- DOCUMENT TEXT

•••

RD Sharma Solutions Class 10 Triangles Exercise 4.6

RD Sharma Class 10 Solutions Chapter 4 Ex 4.6 PDF Free Download

Exercise 4.6

 

  1. Triangles ABC and DEF are similar.

(i) If area of (\(\Delta ABC\)) = 16 cm2 , area (\(\Delta DEF\)) = 25 cm2 and BC = 2.3 cm, find EF.

(ii) If area (\(\Delta ABC\)) = 9 cm2 , area (\(\Delta DEF\)) = 64 cm2 and DE = 5.1 cm, find AB.

(iii) If AC = 19 cm and DF = 8 cm, find the ratio of the area of two triangles.

(iv) If area of (\(\Delta ABC\)) = 36 cm2 , area (\(\Delta DEF\)) = 64 cm2 and DE = 6.2 cm, find AB.

(v) If AB = 1.2 cm and DE = 1.4 cm, find the ratio of the area of two triangles.

 

Solution: 

(i)

•••

- STORED ROWS

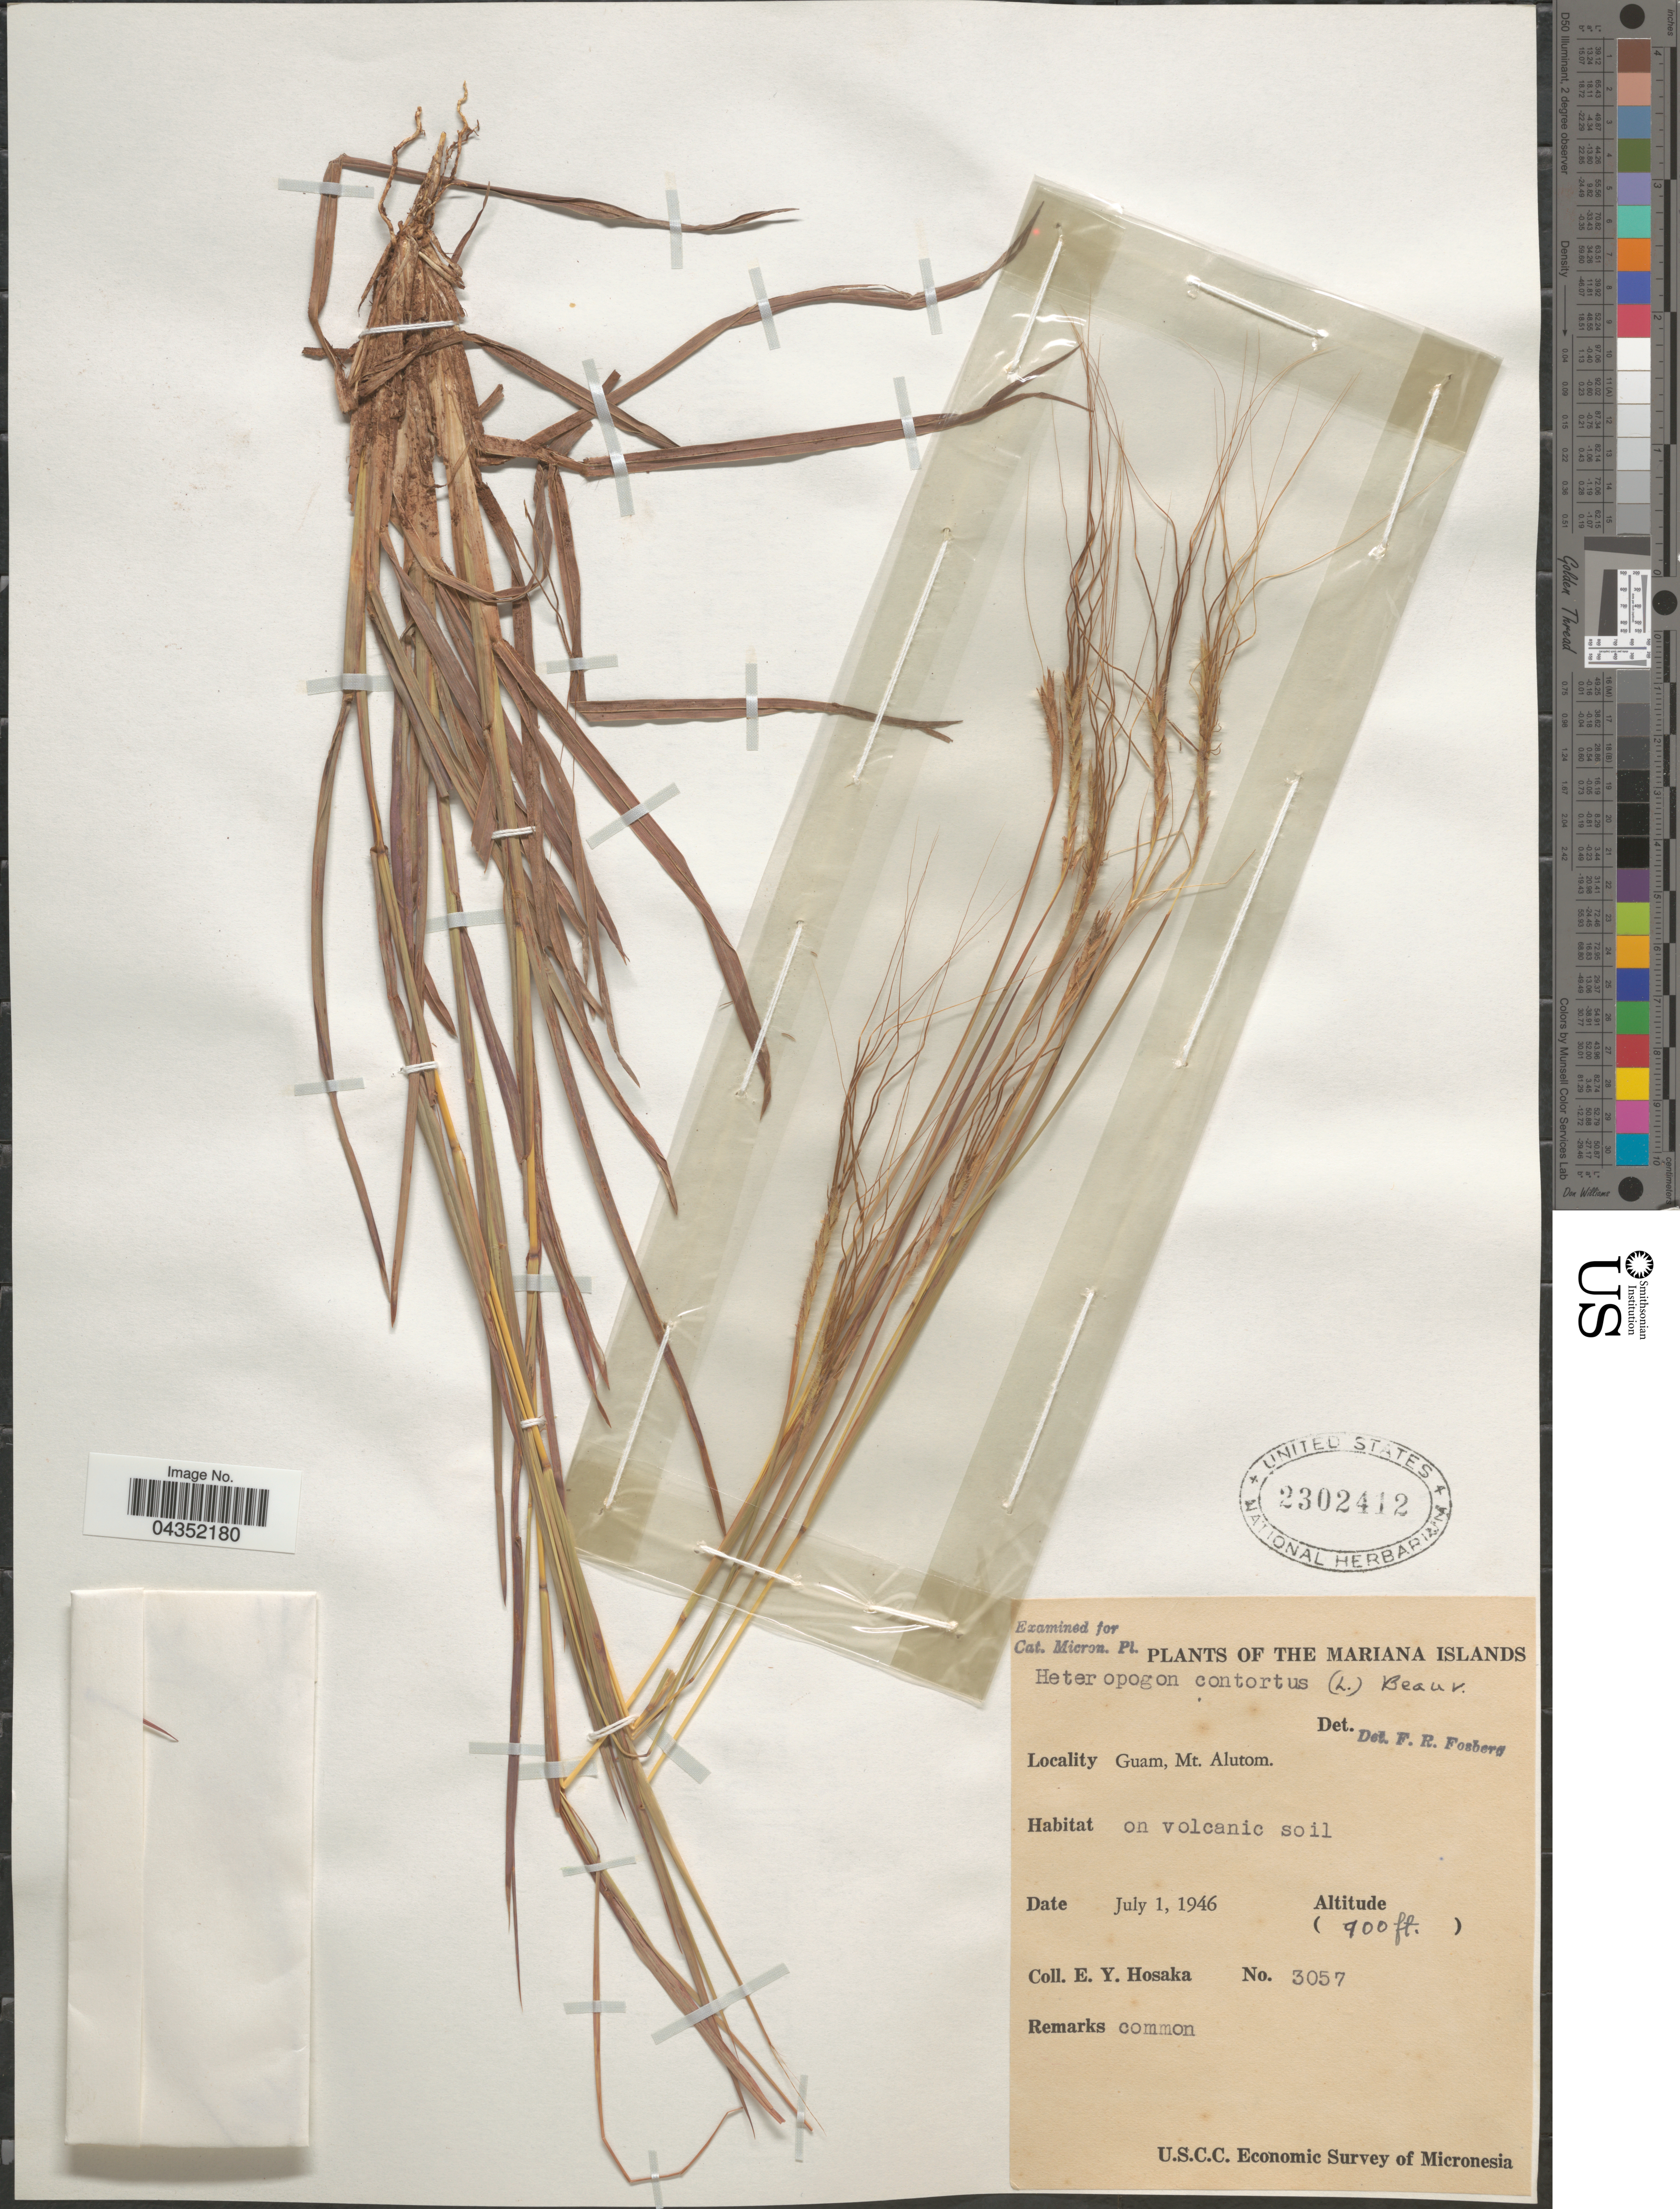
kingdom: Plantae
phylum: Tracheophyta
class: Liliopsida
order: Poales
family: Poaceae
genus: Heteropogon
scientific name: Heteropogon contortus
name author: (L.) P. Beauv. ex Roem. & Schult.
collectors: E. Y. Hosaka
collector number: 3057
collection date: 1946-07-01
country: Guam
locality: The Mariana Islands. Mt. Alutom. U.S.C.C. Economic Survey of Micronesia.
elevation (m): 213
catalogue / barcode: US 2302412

•••

- SET TASK 1
In the triangles exercise, what lengths does part (iii) give for AC and DF?
- SET TASK 2
Continue the triangles exercise from its last line.

- WRITTEN RESPONSE 1
AC = 19 cm and DF = 8 cm.

- WRITTEN RESPONSE 2
Since the ratio of areas of two similar triangles is equal to the ratio of squares of their corresponding sides, we get,

\(\frac{ar \Delta ABC}{ar \Delta DEF} = (\frac{BC}{EF})^{2}\) \(\frac{16}{25} = (\frac{2.3}{EF})^{2}\) \(\frac{4}{5} = \frac{2.3}{EF}\)

Therefore, EF = 2.875 cm

 

(ii) \(\frac{ar \Delta ABC}{ar \Delta DEF} = (\frac{AB}{DE})^{2}\) \(\frac{9}{64} = (\frac{AB}{DE})^{2}\) \(\frac{3}{8} = \frac{AB}{5.1}\)

Therefore, AB = 1.9125 cm

 

(iii) \(\frac{ar \Delta ABC}{ar \Delta DEF} = (\frac{AC}{DF})^{2}\) \(\frac{ar \Delta ABC}{ar \Delta DEF} = (\frac{19}{8})^{2}\) \(\frac{ar \Delta ABC}{ar \Delta DEF} = (\frac{361}{64})\)

Therefore, the ratio of the areas of the two triangles are 361:64

 

(iv) \(\frac{ar \Delta ABC}{ar \Delta DEF} = (\frac{AB}{DE})^{2}\) \(\frac{36}{64} = (\frac{AB}{DE})^{2}\) \(\frac{6}{8} = \frac{AB}{6.2}\)

Therefore, AB = 4.65 cm

 

(v) \(\frac{ar \Delta ABC}{ar \Delta DEF} = (\frac{AB}{DE})^{2}\) \(\frac{ar \Delta ABC}{ar \Delta DEF} = (\frac{1.2}{1.4})^{2}\) \(\frac{ar \Delta ABC}{ar \Delta DEF} = (\frac{36}{49})\)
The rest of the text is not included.